Exercise brief: Copy, exactly and without additions, every line in the records below from the one holding "205 437 10.27" through the one holding "400 19 18.52", both ends included.

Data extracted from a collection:
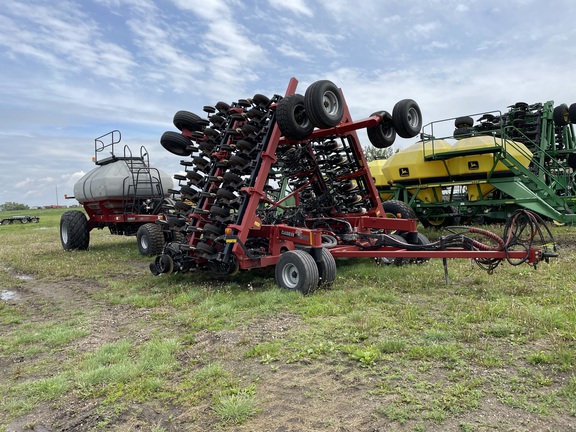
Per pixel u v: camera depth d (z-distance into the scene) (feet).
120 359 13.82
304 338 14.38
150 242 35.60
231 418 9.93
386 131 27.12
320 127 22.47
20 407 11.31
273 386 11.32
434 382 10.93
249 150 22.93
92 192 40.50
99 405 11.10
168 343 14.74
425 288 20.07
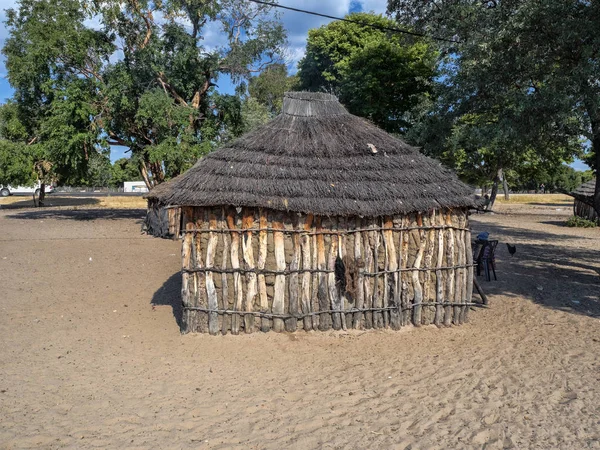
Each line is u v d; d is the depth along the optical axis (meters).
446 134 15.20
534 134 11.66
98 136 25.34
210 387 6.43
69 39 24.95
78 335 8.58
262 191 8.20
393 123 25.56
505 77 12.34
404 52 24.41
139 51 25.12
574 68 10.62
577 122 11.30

* * *

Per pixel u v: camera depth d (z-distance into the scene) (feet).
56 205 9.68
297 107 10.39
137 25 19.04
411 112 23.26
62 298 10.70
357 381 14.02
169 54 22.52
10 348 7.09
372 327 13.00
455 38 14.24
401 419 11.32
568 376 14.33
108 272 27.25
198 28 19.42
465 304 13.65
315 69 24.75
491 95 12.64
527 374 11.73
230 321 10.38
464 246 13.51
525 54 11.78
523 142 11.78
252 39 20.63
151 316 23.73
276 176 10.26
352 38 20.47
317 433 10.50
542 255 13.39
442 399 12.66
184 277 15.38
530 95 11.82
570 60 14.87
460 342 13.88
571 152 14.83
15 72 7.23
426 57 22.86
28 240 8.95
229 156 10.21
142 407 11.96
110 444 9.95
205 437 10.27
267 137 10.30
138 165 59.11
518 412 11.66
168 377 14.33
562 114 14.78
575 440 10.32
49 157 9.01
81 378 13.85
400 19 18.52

...

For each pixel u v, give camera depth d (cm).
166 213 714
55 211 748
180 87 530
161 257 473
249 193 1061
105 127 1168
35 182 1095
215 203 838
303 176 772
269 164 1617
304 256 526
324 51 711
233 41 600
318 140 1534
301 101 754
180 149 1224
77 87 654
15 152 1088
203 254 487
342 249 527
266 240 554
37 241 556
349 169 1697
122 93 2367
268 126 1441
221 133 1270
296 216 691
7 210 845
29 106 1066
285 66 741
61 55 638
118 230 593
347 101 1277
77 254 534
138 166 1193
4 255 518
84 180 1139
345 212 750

Exercise answer:
205 437 10.27
267 137 10.30
138 165 59.11
518 412 11.66
168 377 14.33
562 114 14.78
575 440 10.32
49 157 9.01
81 378 13.85
400 19 18.52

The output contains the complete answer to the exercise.